No one—neither the Company nor any individual—may fire you or otherwise discriminate against you for obtaining a benefit or exercising your rights under ERISA. However, this rule neither guarantees continued employment, nor affects your employer's right to terminate your employment for other reasons.
If your claim for a benefit is denied in whole or in part, you have the right to know why this was done, to obtain copies of documents relating to the decision without charge, and to appeal any denial, all within certain time schedules.
Under ERISA, there are steps you can take to enforce the rights listed above. For instance, if you request a copy of plan documents or the latest annual report from the Plan Administrator and do not receive them within 30 days, you may file suit in a Federal court. In such a case, the court may require the plan administrator to provide the materials and pay you up to $110 a day until you receive them, unless they were not sent because of reasons beyond the administrator's control.
If your claim for benefits is denied, and you have been through the plan's appeals procedure, you may sue in a state or Federal court. In addition, if you disagree with the plan's decision or lack thereof concerning the qualified status of a domestic relations order or a medical child support order, you may file suit in Federal court.

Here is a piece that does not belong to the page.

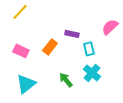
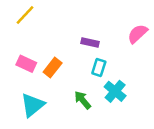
orange rectangle: (50, 47) -> (53, 68), moved
cyan rectangle: (89, 49) -> (99, 68), moved, turned 32

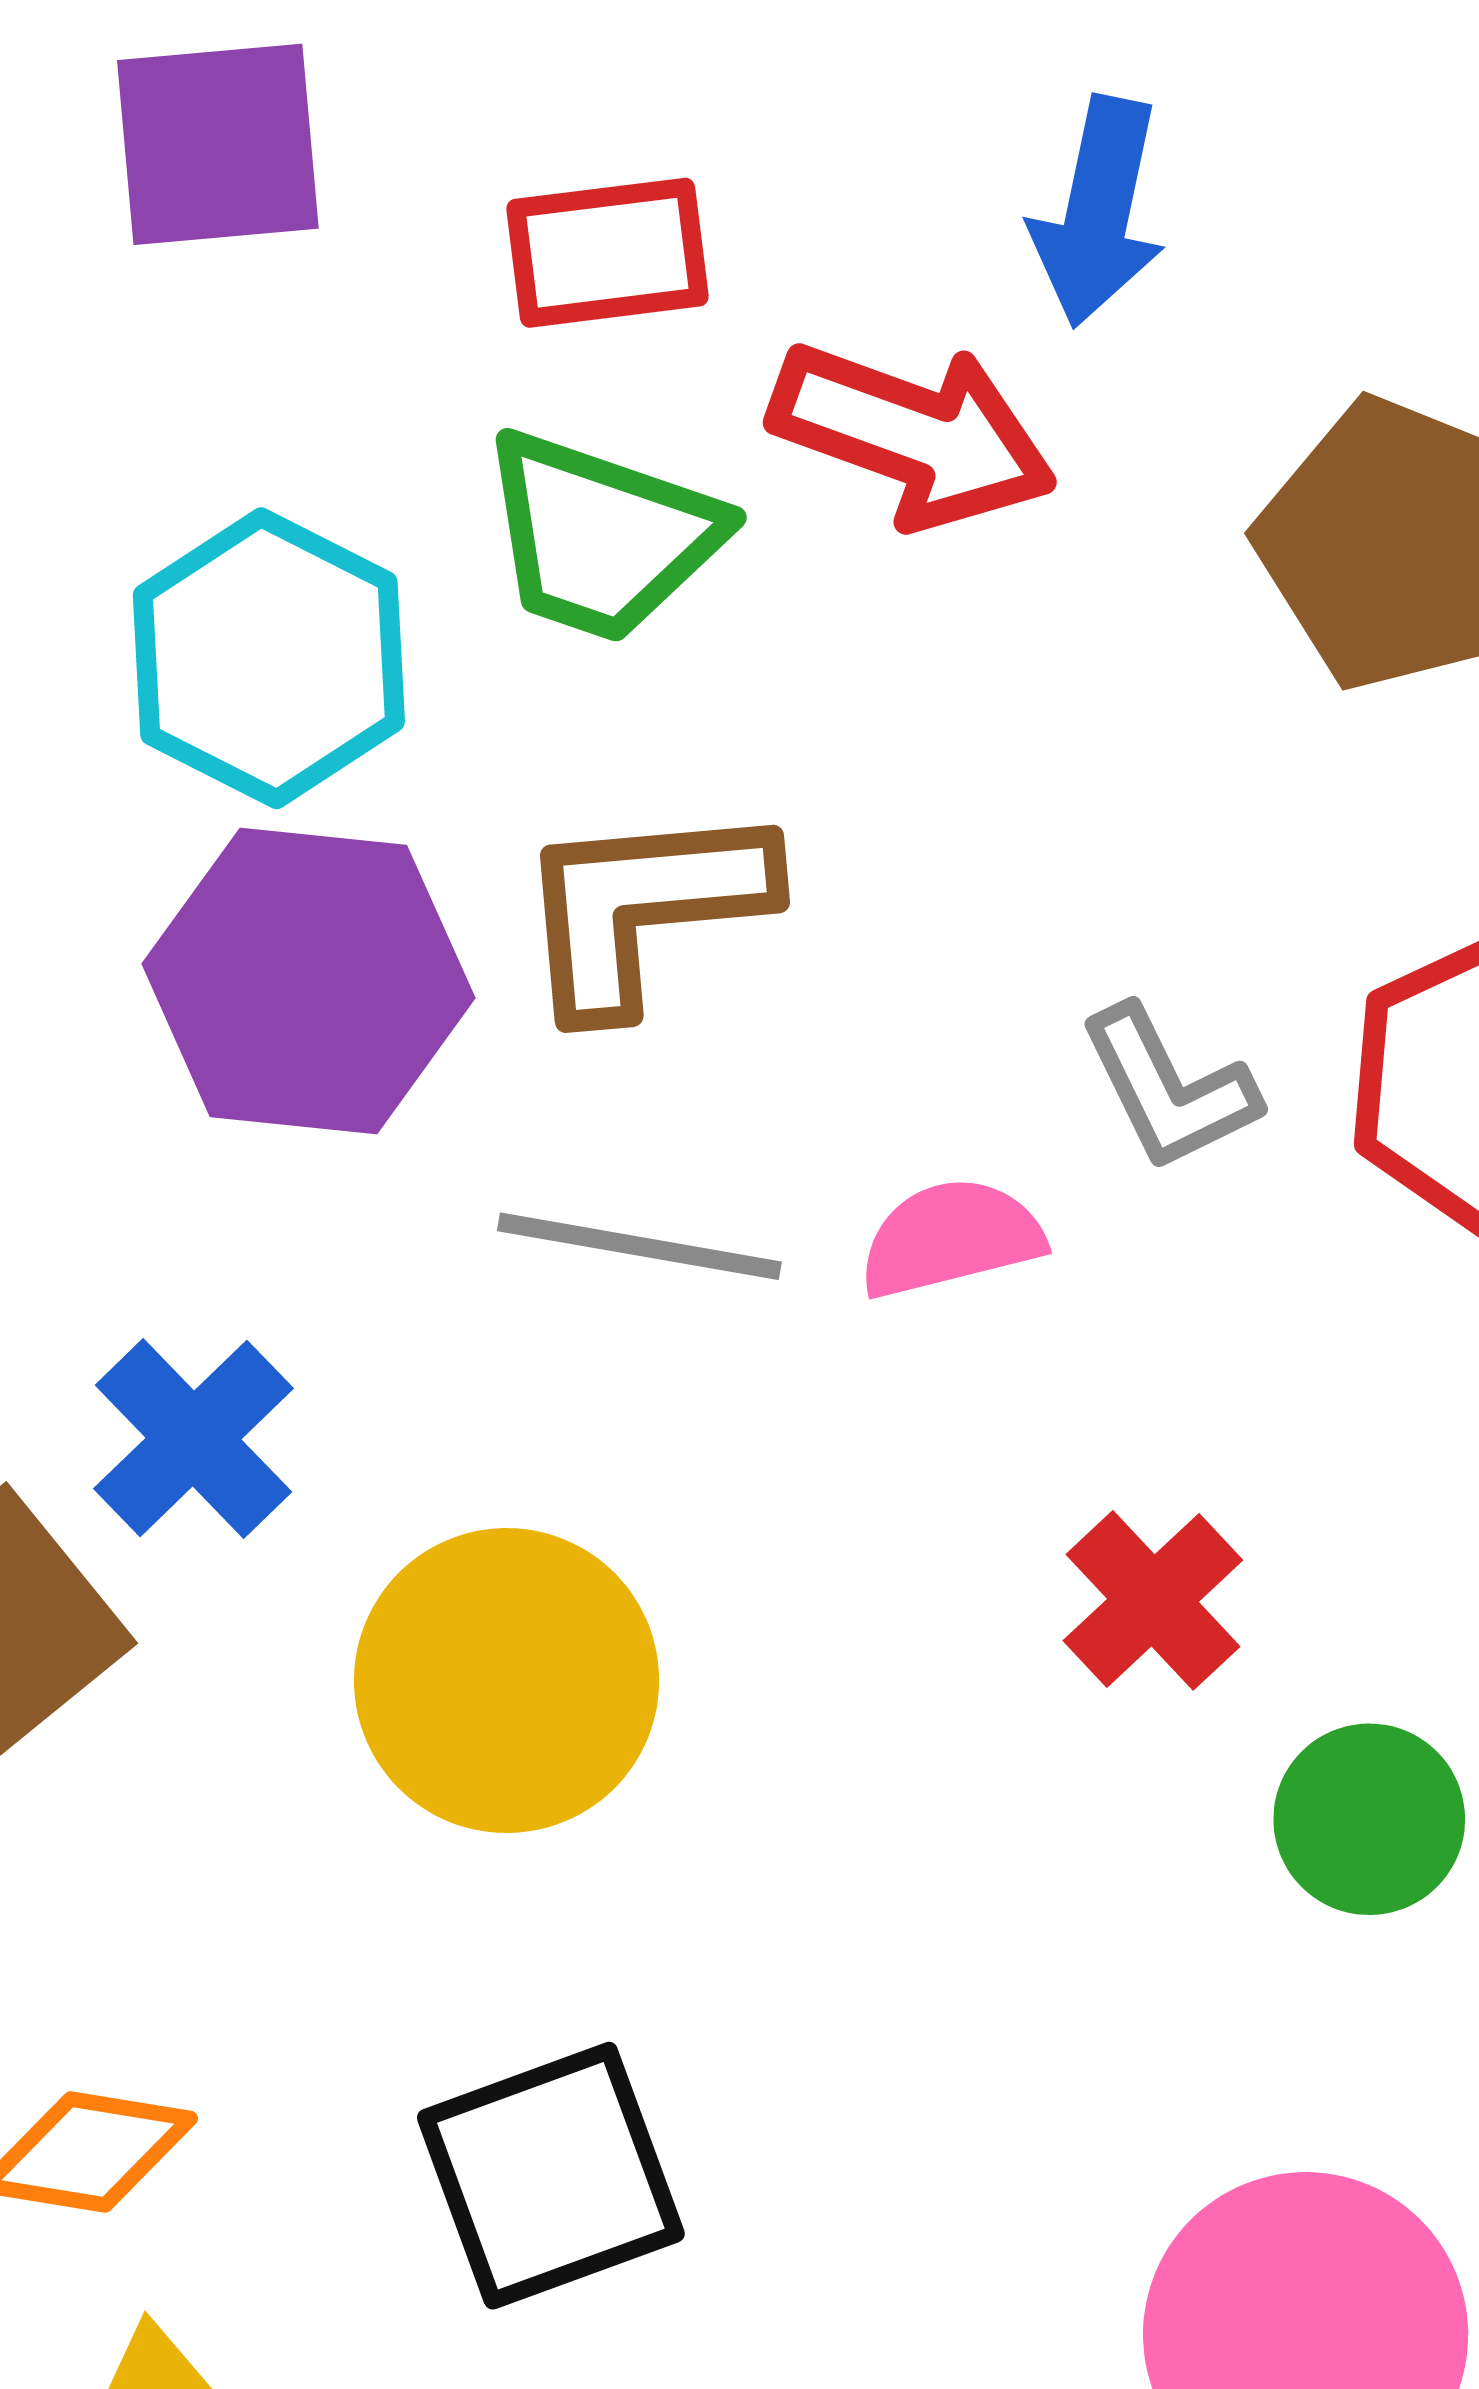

Similarly, if you believe plan fiduciaries are misusing plan money, or if you are discriminated against for asserting your rights, you may seek assistance from the U.S. Department of Labor, or you may file suit in a Federal court. The court will decide who should pay court costs and legal fees. If you win, the court may order the person you sued to pay these legal expenses. If you lose, the court may order you to pay the court costs and legal fees (if, for example, it finds your claim is frivolous).
If you have questions about one of the plans, you should contact the plan administrator. If you have questions about this statement or your rights under ERISA, or if you need assistance in obtaining documents from the Plan Administrator, you should contact the Employee Benefits Security Administration, U.S. Department of Labor, listed in your telephone directory. You may also contact the Division of Technical Assistance and Inquiries, Employee Benefits Security Administration, U.S. Department of Labor, 200 Constitution Ave. N.W., Washington, D.C., 20210. You may also obtain certain publications about your rights and responsibilities under ERISA by calling the publications hotline of the Employee Benefits Security Administration.
Remember: The Benefits Handbook does not attempt to cover every detail of all Alexander & Baldwin, Inc. employee benefits. Also, only the plan administrator is authorized to make administrative interpretations of the provisions of any plan and will do so only in writing. You should not rely on any representation—whether oral or in writing—that any other individual may make concerning plan provisions and your entitlement to benefits under any plan.
The descriptions in your Benefits Handbook are intended to meet the Company's Summary Plan Description (SPD) requirements for the benefits available to eligible Company employees, except as otherwise noted.
Alexander & Baldwin, Inc.
Employee Benefits ©Alexander & Baldwin, Inc.
822 Bishop St.
Honolulu, HI 96813
All rights reserved. No part of this document may be reproduced, photocopied, stored on a retrieval system or transmitted without the expressed written consent of the publisher
The Benefits Handbook describes the benefits provided to Alexander & Baldwin, Inc. salaried non-bargaining employees working in the U.S., or its territories or possessions. By adopting and maintaining this benefits program, Alexander & Baldwin, Inc. has not entered into an employment contract with any employee.